Even stronger together
Duke Realty produced the third-best total returns in the REIT sector over the last 10 years at around 450%. Some of that came from the big premium offered by fellow industrial REIT Prologis (PLD 0.06%), which agreed to acquire Duke in a $26 billion all-stock deal. While Duke will soon become part of Prologis, the combined company looks like an excellent investment. Prologis expects the deal to be accretive to its FFO. Meanwhile, it anticipates the combined company will continue growing its FFO and dividend in the future, supported by strong rent growth and development projects. Because of that, the Duke/Prologis combo could be a big winner in the coming years.
Towering returns
SBA Communications clocks in as the second best-performing REIT over the past decade at a nearly 500% total return. The infrastructure REIT has benefited from the growing demand for communications infrastructure like cell towers. That has enabled it to grow its FFO and dividend at healthy rates.
The REIT has lots of financial flexibility, allowing it to pay higher dividends, repurchase shares, build new infrastructure, and make acquisitions. These value-enhancing moves should enable SBA Communications to continue growing value for its shareholders in the future.
The leader of the pack
Extra Space Storage delivered best-in-class returns over the last ten years of roughly 700%. A big driver has been the self-storage REIT’s ability to grow its FFO per share at a peer-leading pace, enabling it to deliver outsized dividend growth. Since 2011, Extra Space Storage has increased its FFO per share by nearly 700%. That has enabled the REIT to boost its dividend by 650% during that timeframe.
The company has benefited from steadily rising demand for storage space, its sector-leading third-party management operations, and a steady stream of new investments. With a strong financial profile and brand, Extra Space should be able to continue growing its FFO, the dividend, and shareholder value in the coming years.

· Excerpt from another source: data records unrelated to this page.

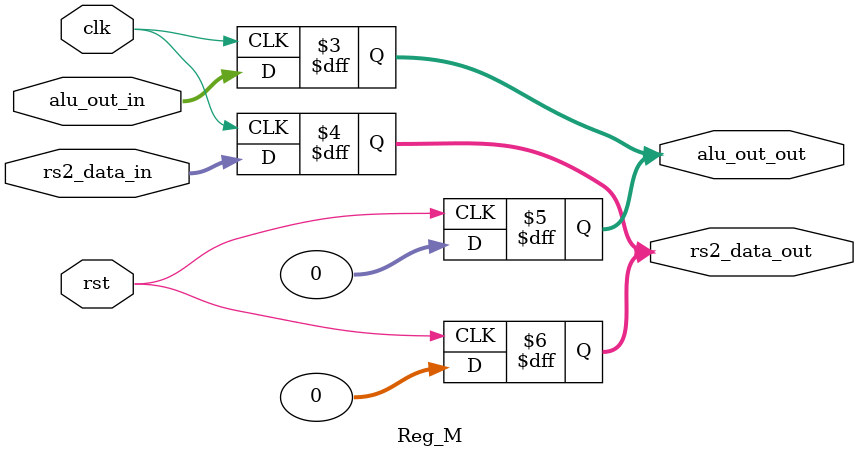
<source format=v>
module Reg_M (
    input clk,
    input rst,
    input [31:0] alu_out_in,
    input [31:0] rs2_data_in,
    output reg [31:0] alu_out_out,
    output reg [31:0] rs2_data_out
);

always @(posedge rst)
begin
    alu_out_out <= 32'd0;
    rs2_data_out <= 32'd0;
end

always @(posedge clk)
begin
    alu_out_out <= alu_out_in;
    rs2_data_out <= rs2_data_in;
end

endmodule
</source>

The potential to continue outperforming
Investors often only consider dividend stocks if they’re seeking income. However, companies that can grow their earnings and dividends have historically produced big-time returns. That’s evident in the five best-performing REITs over the last decade, which all more than doubled the return of the S&P 500. While they might not deliver that same level of returns over the next decade, these REITs should be able to produce strong returns in the coming years. Because of that, investors won’t want to overlook these dividend stocks any longer.